- **Given data**:
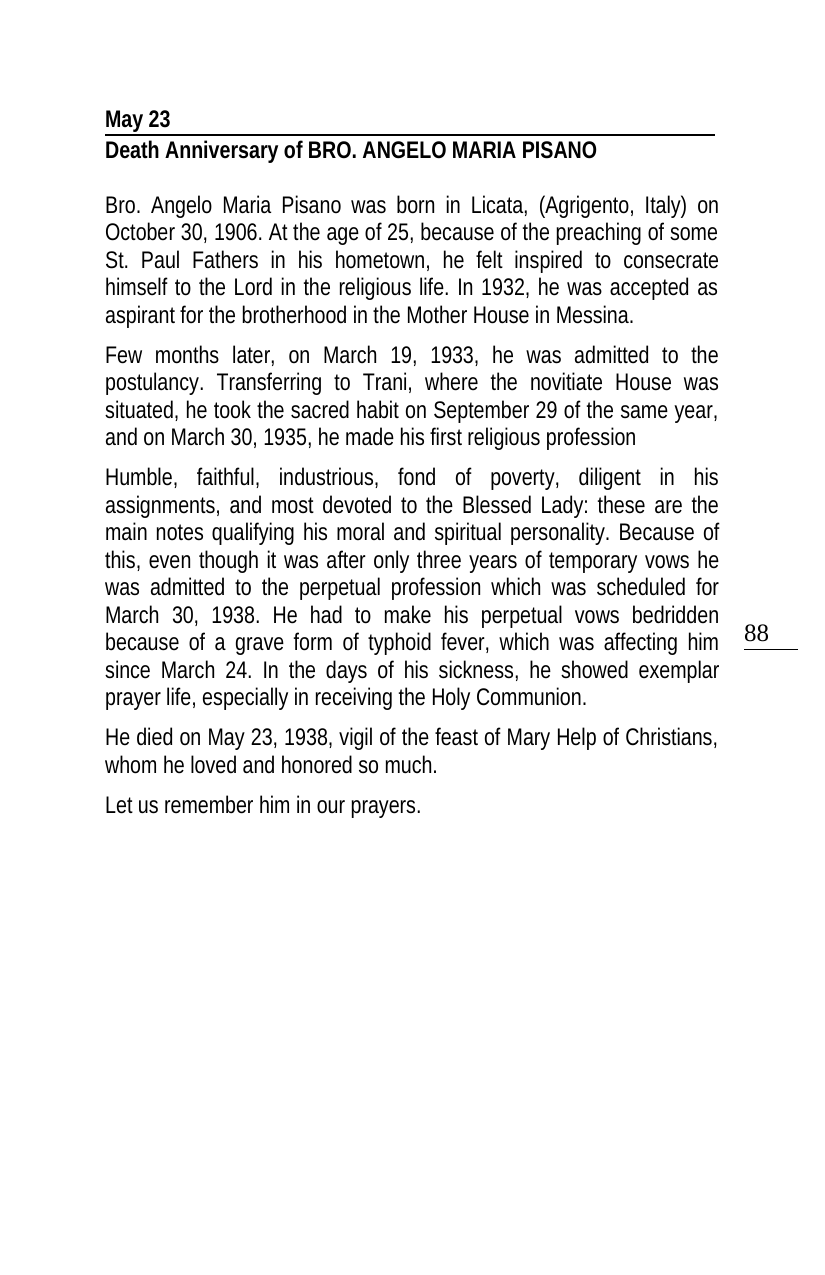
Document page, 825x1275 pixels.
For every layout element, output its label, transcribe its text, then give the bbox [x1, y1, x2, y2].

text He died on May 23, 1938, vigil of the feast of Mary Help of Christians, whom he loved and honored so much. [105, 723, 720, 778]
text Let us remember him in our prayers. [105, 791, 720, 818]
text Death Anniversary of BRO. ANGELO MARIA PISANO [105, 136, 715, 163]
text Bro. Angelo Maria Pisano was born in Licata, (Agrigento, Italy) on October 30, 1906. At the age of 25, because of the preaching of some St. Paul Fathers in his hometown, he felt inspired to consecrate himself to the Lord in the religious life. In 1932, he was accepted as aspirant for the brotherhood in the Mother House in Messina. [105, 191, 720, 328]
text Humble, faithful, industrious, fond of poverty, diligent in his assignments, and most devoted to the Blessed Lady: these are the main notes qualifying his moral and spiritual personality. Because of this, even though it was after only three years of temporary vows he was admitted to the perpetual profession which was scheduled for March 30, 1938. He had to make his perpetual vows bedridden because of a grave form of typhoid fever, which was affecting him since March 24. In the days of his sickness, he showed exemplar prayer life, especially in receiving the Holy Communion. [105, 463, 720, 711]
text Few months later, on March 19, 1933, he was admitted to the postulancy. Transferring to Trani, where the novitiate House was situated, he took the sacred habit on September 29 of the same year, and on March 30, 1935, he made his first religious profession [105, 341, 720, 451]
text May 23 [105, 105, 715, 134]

--

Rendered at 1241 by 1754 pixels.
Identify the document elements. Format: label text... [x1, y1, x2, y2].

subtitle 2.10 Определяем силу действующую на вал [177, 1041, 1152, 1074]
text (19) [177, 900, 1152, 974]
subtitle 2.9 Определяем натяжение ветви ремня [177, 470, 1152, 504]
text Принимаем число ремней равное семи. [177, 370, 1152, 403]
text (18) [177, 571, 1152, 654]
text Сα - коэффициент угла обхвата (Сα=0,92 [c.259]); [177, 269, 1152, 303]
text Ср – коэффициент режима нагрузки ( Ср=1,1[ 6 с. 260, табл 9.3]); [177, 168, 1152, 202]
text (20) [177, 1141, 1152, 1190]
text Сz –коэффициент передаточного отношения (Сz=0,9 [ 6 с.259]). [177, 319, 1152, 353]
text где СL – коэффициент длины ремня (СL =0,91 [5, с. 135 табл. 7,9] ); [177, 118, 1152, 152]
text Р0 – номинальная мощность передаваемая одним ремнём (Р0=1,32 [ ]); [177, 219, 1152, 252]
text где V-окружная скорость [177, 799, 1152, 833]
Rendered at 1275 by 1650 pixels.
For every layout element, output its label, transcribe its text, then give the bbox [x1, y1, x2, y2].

...

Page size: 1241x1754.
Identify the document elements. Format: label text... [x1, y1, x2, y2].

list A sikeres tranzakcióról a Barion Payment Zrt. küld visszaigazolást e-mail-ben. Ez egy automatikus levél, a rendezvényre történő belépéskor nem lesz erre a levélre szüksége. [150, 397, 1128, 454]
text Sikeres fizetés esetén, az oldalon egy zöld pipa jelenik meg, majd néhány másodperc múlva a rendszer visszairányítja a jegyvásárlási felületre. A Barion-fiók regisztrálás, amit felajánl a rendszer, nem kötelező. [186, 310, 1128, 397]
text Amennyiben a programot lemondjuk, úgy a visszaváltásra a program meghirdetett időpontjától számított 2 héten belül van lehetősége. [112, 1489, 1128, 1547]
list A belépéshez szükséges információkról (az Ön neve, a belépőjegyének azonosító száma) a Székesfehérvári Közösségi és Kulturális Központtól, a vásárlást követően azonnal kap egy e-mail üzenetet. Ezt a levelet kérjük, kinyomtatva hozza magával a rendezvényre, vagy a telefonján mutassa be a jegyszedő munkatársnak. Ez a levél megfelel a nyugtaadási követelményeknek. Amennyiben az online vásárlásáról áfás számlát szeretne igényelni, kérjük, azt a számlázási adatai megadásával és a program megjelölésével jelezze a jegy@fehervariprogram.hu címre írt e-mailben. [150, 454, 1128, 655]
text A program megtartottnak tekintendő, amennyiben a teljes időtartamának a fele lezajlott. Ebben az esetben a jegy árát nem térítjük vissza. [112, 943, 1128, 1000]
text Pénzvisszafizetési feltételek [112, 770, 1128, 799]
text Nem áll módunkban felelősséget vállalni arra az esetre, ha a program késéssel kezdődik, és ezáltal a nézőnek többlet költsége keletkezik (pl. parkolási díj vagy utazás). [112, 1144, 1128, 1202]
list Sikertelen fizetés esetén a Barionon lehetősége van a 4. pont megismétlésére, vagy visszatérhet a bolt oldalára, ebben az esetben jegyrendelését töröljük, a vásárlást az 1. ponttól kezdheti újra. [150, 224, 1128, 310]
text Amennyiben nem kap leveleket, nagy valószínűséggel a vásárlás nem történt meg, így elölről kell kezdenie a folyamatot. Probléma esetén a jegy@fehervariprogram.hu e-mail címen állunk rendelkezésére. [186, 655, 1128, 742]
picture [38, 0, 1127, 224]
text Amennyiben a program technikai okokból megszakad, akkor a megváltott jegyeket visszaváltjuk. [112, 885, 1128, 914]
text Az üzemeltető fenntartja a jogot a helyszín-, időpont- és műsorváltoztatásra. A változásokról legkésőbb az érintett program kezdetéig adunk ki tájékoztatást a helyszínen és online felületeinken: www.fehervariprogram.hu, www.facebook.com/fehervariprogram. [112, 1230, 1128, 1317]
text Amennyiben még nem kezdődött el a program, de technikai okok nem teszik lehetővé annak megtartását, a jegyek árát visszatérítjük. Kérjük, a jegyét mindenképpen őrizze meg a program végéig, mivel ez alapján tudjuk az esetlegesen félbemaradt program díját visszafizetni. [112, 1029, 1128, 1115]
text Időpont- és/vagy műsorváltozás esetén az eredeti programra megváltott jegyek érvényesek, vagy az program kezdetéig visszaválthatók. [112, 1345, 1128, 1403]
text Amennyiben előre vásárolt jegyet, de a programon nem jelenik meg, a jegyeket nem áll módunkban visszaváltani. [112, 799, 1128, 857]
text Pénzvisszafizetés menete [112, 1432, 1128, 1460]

- **Exercise instructions**:
Determine the number of lines in the listing above containing the word "Rendered"; respond with that figure only.

- **Solution to this exercise**:
2